To support their study, the experts first analyzed the positive impact of the work of USAID, which until a few months ago was responsible for 43% of the funds that the world’s governments allocate to development aid. Their conclusions are that programs funded by the U.S. aid agency have helped directly and indirectly prevent more than 91 million deaths worldwide, almost a third of them among children, over the past 20 years.

“USAID contributed to a 15% reduction in global mortality,” the study states. More specifically, its funds reduced the number of deaths from HIV by 74%, deaths from malaria by 53%, and deaths caused by neglected tropical diseases by 51%, according to this research.


Millions of preventable deaths

But at the end of January, Donald Trump decided to freeze development aid funds for 90 days and reassess their relevance. Currently, according to Secretary of State Marco Rubio, 83% of USAID-coordinated programs have been canceled, although the decision is being challenged in court.

“Children will suffer these cuts especially. The paradox is that we always talk about the cost-effectiveness ratio when we invest in health, and there is no more effective action on a global level than saving the life of a child in an African country. They are so vulnerable that with a little money we can save many lives,” Rasella points out.

The main destination of USAID’s budget was sub-Saharan Africa. In practice, a person in a country like Zambia could be vaccinated, attend a public school with trained professionals, receive food assistance, benefit from antiretroviral treatment for AIDS, or participate in a malaria prevention program thanks to USAID’s budget.


“Right now, various studies are being published to calculate the impact of this sudden freeze in funding, and most show similar and equally dramatic results: these cuts from the United States and other foreign aid agencies will cause millions and millions of preventable deaths,” Rasella insists.

The expert points out that other Western countries, such as the United Kingdom, France, the Netherlands, and Belgium, have announced reductions in their development aid, which exacerbates the cooperation financing crisis. Of the 31 countries that make up the Development Assistance Committee (DAC) of the Organisation for Economic Co-operation and Development (OECD), a kind of thermometer for measuring development financing, only four currently exceed the emblematic threshold of 0.7% of their GDP.

There is no more effective action on a global level than saving the life of a child in an African country. They are so vulnerable that with a little money we can save many lives"
-- Davide Rasella, ISGlobal


Cascade effect

Rasella also warns that the studies being published focus on a few aspects and “do not consider the cascading effect” of the current and future cuts. “There are deaths that cannot be counted in these studies, which focus on the most direct deaths,” he points out. Because the research emphasizes that it’s not just diseases that kill, but also poverty, lack of education, lack of access to health services, and poor hygiene and sanitation.

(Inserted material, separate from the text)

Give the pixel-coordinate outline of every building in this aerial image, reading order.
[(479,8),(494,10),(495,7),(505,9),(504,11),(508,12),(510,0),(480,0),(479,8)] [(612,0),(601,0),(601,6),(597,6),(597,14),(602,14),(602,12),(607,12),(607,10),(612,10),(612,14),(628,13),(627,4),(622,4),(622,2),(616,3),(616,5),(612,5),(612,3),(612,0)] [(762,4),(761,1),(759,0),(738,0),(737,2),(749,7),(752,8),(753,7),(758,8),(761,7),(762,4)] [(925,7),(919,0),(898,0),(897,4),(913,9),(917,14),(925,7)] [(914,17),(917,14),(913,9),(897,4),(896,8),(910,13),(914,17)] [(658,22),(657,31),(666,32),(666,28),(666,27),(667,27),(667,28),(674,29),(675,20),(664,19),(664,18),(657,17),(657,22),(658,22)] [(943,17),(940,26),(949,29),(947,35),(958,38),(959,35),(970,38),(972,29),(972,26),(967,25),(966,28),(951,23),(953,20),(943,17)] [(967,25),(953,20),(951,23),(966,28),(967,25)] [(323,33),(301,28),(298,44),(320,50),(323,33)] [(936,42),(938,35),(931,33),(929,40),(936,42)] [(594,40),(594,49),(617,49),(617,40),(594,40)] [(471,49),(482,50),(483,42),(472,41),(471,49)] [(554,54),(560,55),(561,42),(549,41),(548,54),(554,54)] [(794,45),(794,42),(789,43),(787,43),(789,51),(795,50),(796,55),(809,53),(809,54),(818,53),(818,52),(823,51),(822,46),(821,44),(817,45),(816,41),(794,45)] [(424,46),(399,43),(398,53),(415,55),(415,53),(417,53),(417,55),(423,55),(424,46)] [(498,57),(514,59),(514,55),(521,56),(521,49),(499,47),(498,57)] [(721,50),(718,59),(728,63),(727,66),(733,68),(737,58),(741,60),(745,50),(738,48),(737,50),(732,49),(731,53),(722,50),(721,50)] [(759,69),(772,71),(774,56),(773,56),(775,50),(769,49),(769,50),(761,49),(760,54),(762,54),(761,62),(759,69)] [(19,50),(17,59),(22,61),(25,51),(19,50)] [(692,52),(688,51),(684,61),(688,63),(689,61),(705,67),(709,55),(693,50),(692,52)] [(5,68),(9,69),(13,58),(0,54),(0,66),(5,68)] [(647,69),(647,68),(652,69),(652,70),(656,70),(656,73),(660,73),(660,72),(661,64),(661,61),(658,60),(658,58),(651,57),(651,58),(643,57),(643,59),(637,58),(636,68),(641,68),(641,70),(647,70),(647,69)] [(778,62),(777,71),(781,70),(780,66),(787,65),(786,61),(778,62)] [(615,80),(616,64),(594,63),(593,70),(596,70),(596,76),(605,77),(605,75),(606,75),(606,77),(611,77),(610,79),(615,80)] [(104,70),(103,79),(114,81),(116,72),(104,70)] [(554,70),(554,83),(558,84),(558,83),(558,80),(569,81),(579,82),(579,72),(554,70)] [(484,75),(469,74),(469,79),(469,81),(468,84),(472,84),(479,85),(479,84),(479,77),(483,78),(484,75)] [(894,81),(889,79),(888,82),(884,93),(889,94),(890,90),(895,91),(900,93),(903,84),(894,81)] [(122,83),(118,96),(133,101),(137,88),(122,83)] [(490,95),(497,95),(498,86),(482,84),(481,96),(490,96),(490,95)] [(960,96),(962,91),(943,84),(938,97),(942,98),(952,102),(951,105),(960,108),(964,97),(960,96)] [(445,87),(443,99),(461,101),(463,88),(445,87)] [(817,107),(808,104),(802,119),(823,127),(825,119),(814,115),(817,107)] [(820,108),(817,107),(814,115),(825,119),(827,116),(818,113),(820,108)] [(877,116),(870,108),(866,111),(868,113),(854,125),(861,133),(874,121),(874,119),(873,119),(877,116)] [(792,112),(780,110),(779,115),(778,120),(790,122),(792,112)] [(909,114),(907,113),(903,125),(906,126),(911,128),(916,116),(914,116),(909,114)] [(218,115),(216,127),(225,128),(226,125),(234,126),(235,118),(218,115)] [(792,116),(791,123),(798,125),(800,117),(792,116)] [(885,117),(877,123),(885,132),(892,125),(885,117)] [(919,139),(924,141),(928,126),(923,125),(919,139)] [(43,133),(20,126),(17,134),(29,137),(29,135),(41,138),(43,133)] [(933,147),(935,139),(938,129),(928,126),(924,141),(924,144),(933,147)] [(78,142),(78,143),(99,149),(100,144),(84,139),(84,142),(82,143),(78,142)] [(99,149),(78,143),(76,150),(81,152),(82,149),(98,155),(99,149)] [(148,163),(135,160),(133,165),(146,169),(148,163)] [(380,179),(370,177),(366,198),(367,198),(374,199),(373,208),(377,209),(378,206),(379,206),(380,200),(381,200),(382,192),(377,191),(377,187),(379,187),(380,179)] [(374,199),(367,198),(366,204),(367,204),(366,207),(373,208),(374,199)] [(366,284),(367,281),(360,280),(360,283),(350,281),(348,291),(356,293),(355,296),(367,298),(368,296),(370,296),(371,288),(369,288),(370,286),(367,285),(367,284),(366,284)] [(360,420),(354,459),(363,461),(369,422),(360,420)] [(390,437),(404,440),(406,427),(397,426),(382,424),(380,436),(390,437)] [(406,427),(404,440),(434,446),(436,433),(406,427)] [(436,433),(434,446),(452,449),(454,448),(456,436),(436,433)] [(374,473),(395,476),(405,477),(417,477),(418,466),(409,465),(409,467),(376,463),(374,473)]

Specifically, it is worth noting that USAID’s impact on mortality reduction goes beyond its direct funding of health programs and interventions. A substantial part of its influence lies in improving aspects that impact the quality of life of low-income populations. For example, poverty alleviation, education, and access to clean water significantly reduce mortality among children and adults.

The study highlights the proven evidence that cash transfer programs reduce adult female mortality by 20% and child deaths by 8% in low- and middle-income countries. Each additional year of education also reduces the risk of adult mortality by 1.9%, and improving access to safe water, sanitation, and hygiene reduces child mortality by 17%.